## Introduction
This notebook is created for my experiment.  
I want to find out how effective the lag and lead features are in predicting.  
I would be happy if this could be useful for someone's modeling.  
  
This is the my first notebook by python.  
After joining kaggle, I can use python.   
Thanks to kagglers!

### Update
Add null importance. In order to save the calculation time, only fold1 is calculate.  
Correction of typographical errors and expressions.

In [None]:
import os
import gc
import numpy as np
import pandas as pd
import time

import seaborn as sns
import matplotlib.pyplot as plt

import lightgbm as lgb
from sklearn.model_selection import GroupKFold, KFold, StratifiedKFold
from sklearn.metrics import cohen_kappa_score, accuracy_score, mean_squared_error, f1_score

import warnings
warnings.filterwarnings('ignore')

import eli5
from eli5.sklearn import PermutationImportance

for dirname, _, filenames in os.walk('/kaggle/input'):
    for filename in filenames:
        print(os.path.join(dirname, filename))

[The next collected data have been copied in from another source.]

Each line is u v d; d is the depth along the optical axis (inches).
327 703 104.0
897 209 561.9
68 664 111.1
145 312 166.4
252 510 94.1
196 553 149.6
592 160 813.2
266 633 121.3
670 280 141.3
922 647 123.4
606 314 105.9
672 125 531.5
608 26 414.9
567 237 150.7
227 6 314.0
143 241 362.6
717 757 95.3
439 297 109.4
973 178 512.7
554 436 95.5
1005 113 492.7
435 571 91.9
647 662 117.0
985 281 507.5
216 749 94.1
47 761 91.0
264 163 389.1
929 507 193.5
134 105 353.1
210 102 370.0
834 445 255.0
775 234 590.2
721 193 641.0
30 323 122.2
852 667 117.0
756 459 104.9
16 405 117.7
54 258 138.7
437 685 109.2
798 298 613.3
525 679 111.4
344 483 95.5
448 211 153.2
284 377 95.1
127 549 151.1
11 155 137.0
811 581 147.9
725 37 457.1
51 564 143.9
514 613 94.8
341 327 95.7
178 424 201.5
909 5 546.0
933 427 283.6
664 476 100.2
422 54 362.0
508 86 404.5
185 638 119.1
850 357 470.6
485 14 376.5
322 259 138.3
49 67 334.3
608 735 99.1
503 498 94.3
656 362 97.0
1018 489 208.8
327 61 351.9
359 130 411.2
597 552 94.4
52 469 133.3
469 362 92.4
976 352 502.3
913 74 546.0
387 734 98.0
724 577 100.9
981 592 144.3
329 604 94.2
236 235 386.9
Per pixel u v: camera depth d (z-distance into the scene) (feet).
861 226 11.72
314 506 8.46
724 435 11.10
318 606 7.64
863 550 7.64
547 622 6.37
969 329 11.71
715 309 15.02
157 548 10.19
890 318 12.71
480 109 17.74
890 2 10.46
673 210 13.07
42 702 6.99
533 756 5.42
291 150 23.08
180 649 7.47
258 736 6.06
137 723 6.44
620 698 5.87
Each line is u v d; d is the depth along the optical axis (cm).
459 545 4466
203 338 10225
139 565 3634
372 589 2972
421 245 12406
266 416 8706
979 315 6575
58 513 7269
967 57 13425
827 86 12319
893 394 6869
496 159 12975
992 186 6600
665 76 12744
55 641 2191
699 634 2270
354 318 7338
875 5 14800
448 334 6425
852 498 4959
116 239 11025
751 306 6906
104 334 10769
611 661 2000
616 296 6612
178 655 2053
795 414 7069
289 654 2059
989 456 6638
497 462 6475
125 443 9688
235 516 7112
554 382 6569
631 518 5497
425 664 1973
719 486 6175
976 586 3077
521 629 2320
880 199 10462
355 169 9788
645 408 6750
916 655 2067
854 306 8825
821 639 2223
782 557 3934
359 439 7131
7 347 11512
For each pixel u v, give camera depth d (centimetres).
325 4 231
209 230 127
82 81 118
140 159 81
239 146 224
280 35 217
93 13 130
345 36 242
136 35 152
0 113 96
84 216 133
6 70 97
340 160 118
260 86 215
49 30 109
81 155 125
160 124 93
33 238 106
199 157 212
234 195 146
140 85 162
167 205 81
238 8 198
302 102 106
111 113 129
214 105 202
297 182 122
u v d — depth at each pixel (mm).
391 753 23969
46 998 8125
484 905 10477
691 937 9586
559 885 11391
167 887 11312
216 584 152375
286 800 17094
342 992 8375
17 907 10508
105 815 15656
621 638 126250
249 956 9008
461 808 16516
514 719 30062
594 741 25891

# Any results you write to the current directory are saved as output.

In [None]:
train = pd.read_feather("../input/ion-switching-expriment-lag-and-lead-features/train_lag30.feather")
test = pd.read_feather("../input/ion-switching-expriment-lag-and-lead-features/test_lag30.feather")
sample_submission = pd.read_csv("../input/liverpool-ion-switching/sample_submission.csv")

In [None]:
print(train.shape)
print(test.shape)

## Features
Lag, lead, and minimal features have been created.  
* Batch: 50s, 10s, 5s, 0.5s, 0.05s(does not use in model)
* mean, sd: Applies to 5s, 0.5s, 0.05s batch.
* signal lag: 30 features. NA fills using by first data of 10s batch.
* signal lead: 30 features. NA fills using by last data of 10s batch.
* rolling mean: Created at the center of the lead and lag range(61points ma). NA fills using by mean of signal. 

[I have created features by R.](https://www.kaggle.com/kei96kag/ion-switching-expriment-1-lag-and-lead-features)

In [None]:
train.columns

## Validation

In [None]:
## Preparation

drop_cols = [
    'time','open_channels'
    ]

train['open_channels'] = train['open_channels'].astype(int)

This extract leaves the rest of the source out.